● WHAT YOU HAVE TO DO: Look through the listing for the word "href". Copy each line that has it.
(EXERCISE INPUTS Opens)
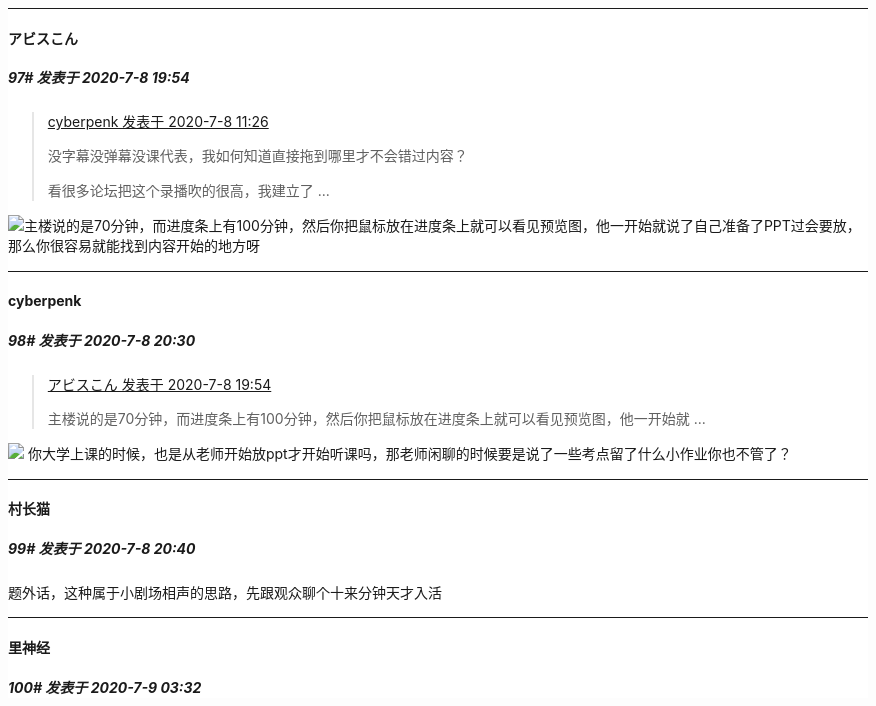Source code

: 


*****

####  アビスこん  
##### 97#       发表于 2020-7-8 19:54



<blockquote><a href="httphttps://bbs.saraba1st.com/2b/forum.php?mod=redirect&amp;goto=findpost&amp;pid=48114311&amp;ptid=1945972" target="_blank">cyberpenk 发表于 2020-7-8 11:26</a>

没字幕没弹幕没课代表，我如何知道直接拖到哪里才不会错过内容？

看很多论坛把这个录播吹的很高，我建立了 ...</blockquote>
<img src="https://static.saraba1st.com/image/smiley/face2017/017.png" referrerpolicy="no-referrer">主楼说的是70分钟，而进度条上有100分钟，然后你把鼠标放在进度条上就可以看见预览图，他一开始就说了自己准备了PPT过会要放，那么你很容易就能找到内容开始的地方呀







*****

####  cyberpenk  
##### 98#       发表于 2020-7-8 20:30



<blockquote><a href="httphttps://bbs.saraba1st.com/2b/forum.php?mod=redirect&amp;goto=findpost&amp;pid=48120082&amp;ptid=1945972" target="_blank">アビスこん 发表于 2020-7-8 19:54</a>

主楼说的是70分钟，而进度条上有100分钟，然后你把鼠标放在进度条上就可以看见预览图，他一开始就 ...</blockquote>
<img src="https://static.saraba1st.com/image/smiley/face2017/002.png" referrerpolicy="no-referrer"> 你大学上课的时候，也是从老师开始放ppt才开始听课吗，那老师闲聊的时候要是说了一些考点留了什么小作业你也不管了？







*****

####  村长猫  
##### 99#       发表于 2020-7-8 20:40




题外话，这种属于小剧场相声的思路，先跟观众聊个十来分钟天才入活







*****

####  里神经  
##### 100#       发表于 2020-7-9 03:32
(EXERCISE INPUTS Closes)
● WRITTEN RESPONSE:
<blockquote><a href="httphttps://bbs.saraba1st.com/2b/forum.php?mod=redirect&amp;goto=findpost&amp;pid=48114311&amp;ptid=1945972" target="_blank">cyberpenk 发表于 2020-7-8 11:26</a>
<blockquote><a href="httphttps://bbs.saraba1st.com/2b/forum.php?mod=redirect&amp;goto=findpost&amp;pid=48120082&amp;ptid=1945972" target="_blank">アビスこん 发表于 2020-7-8 19:54</a>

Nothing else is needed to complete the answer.